WORK TO BE COMPLETED - The span to copy runs from the line containing "Can you tell" to the last line below. Copy it exactly, with nothing else.
SOURCE INFORMATION below:
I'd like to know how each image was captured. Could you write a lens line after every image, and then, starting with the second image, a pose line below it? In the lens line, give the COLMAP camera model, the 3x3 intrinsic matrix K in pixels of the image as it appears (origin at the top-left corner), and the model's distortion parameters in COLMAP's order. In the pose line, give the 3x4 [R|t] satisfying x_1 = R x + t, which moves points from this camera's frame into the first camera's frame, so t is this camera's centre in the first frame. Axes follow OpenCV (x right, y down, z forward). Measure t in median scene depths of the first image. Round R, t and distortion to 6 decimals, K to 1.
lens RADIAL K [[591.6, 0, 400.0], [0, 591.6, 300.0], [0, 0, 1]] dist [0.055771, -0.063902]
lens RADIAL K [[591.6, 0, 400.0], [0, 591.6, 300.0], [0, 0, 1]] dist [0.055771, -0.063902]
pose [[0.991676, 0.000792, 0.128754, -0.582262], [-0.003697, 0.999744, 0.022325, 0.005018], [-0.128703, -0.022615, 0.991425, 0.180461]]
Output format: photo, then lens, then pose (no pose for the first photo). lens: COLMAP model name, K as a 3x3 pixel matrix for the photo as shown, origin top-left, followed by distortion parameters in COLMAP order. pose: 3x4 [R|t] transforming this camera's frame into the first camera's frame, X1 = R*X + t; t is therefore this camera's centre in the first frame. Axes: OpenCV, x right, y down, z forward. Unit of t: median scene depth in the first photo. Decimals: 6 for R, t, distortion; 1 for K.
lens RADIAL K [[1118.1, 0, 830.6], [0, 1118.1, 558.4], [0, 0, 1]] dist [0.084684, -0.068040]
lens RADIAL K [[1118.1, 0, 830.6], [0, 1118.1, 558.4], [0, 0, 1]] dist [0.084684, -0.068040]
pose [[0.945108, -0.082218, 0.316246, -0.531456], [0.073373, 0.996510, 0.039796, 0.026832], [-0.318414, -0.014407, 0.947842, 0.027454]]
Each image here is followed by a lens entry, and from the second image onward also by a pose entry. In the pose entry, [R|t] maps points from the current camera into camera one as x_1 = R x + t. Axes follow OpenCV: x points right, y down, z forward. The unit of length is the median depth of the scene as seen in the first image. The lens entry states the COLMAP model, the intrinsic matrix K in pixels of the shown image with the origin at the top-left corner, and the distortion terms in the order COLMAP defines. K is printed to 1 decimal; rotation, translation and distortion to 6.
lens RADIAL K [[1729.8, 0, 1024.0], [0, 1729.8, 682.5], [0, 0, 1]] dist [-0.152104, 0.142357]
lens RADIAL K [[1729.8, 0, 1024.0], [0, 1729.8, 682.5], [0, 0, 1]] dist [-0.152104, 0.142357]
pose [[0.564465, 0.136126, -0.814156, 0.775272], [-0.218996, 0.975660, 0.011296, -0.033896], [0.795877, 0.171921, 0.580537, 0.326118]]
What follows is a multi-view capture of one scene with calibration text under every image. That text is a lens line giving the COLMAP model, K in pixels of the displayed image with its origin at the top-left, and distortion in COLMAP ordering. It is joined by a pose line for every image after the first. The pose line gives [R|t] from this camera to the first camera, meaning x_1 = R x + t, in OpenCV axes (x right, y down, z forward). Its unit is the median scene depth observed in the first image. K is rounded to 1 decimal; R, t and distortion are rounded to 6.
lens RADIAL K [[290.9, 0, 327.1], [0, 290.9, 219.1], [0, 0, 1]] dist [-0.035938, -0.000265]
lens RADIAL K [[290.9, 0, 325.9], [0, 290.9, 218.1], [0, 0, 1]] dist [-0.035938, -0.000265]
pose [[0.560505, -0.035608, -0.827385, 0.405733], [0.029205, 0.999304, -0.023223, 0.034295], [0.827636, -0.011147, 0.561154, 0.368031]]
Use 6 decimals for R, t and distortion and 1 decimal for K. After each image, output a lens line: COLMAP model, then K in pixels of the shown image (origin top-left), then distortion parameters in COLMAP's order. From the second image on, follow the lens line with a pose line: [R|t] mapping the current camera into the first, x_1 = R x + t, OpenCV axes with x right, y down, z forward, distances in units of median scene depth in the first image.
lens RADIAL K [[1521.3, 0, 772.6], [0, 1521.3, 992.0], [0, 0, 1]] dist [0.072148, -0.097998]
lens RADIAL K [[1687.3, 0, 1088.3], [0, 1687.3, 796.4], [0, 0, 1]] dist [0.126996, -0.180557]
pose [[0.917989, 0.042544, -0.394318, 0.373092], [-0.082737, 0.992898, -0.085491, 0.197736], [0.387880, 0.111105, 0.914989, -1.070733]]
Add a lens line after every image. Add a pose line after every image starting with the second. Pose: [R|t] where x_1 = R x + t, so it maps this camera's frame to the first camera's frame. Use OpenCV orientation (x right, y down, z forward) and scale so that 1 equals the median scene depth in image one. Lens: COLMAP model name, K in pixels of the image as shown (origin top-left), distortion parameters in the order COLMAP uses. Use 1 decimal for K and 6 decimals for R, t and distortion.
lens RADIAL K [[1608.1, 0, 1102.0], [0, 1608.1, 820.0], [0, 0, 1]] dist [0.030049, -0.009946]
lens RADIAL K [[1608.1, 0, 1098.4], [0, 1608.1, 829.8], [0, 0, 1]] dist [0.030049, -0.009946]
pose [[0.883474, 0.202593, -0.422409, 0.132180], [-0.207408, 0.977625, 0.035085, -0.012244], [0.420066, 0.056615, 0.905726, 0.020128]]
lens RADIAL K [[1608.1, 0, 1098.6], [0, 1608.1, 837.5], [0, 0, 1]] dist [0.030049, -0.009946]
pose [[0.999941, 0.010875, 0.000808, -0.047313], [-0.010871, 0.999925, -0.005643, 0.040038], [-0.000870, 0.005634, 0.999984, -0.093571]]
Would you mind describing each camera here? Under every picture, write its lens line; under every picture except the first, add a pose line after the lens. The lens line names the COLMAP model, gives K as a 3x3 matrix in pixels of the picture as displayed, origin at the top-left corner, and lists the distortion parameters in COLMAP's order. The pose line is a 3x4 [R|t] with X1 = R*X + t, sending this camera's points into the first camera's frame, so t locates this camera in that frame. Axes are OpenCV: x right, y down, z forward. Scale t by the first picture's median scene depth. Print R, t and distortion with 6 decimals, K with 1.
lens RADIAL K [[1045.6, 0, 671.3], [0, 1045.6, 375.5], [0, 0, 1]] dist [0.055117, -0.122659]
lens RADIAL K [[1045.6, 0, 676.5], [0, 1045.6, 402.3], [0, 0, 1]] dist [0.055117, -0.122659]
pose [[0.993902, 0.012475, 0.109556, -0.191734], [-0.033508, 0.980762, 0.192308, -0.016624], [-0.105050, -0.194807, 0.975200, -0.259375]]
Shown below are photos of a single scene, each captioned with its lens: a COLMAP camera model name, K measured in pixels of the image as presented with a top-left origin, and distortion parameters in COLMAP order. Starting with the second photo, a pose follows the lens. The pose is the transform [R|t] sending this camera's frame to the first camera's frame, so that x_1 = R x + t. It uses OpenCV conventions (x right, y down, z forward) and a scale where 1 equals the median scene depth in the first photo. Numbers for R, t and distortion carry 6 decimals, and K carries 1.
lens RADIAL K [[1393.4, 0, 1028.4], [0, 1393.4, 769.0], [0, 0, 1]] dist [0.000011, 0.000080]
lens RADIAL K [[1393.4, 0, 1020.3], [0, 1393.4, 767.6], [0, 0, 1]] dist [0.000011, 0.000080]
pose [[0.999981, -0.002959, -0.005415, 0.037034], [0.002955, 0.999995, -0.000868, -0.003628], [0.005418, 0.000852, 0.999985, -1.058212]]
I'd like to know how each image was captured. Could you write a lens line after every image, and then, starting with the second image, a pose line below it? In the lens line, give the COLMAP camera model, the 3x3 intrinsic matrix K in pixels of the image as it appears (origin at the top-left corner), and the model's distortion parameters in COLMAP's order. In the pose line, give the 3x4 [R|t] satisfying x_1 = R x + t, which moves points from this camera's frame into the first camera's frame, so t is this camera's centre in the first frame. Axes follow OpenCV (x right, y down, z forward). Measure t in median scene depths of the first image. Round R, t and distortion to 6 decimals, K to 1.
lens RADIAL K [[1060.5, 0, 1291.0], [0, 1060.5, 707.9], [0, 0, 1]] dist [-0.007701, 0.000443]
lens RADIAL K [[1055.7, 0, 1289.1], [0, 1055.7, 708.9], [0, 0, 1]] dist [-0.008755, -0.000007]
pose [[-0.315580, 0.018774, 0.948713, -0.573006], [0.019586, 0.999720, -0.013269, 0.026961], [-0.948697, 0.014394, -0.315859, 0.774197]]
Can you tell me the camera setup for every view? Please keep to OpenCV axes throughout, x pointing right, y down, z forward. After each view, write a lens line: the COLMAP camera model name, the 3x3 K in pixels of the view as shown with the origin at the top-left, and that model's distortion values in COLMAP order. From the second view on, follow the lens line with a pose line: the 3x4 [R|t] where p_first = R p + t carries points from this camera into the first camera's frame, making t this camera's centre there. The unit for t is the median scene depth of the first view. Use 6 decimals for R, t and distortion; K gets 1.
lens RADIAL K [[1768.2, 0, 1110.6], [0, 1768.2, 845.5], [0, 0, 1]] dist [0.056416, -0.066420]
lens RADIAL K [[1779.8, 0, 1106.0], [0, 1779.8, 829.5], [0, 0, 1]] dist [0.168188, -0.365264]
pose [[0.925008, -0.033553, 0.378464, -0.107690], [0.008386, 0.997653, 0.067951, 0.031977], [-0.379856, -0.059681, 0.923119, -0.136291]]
End of SOURCE INFORMATION.
EXPECTED ANSWER -
Can you tell me the camera setup for every view? Please keep to OpenCV axes throughout, x pointing right, y down, z forward. After each view, write a lens line: the COLMAP camera model name, the 3x3 K in pixels of the view as shown with the origin at the top-left, and that model's distortion values in COLMAP order. From the second view on, follow the lens line with a pose line: the 3x4 [R|t] where p_first = R p + t carries points from this camera into the first camera's frame, making t this camera's centre there. The unit for t is the median scene depth of the first view. Use 6 decimals for R, t and distortion; K gets 1.
lens RADIAL K [[1768.2, 0, 1110.6], [0, 1768.2, 845.5], [0, 0, 1]] dist [0.056416, -0.066420]
lens RADIAL K [[1779.8, 0, 1106.0], [0, 1779.8, 829.5], [0, 0, 1]] dist [0.168188, -0.365264]
pose [[0.925008, -0.033553, 0.378464, -0.107690], [0.008386, 0.997653, 0.067951, 0.031977], [-0.379856, -0.059681, 0.923119, -0.136291]]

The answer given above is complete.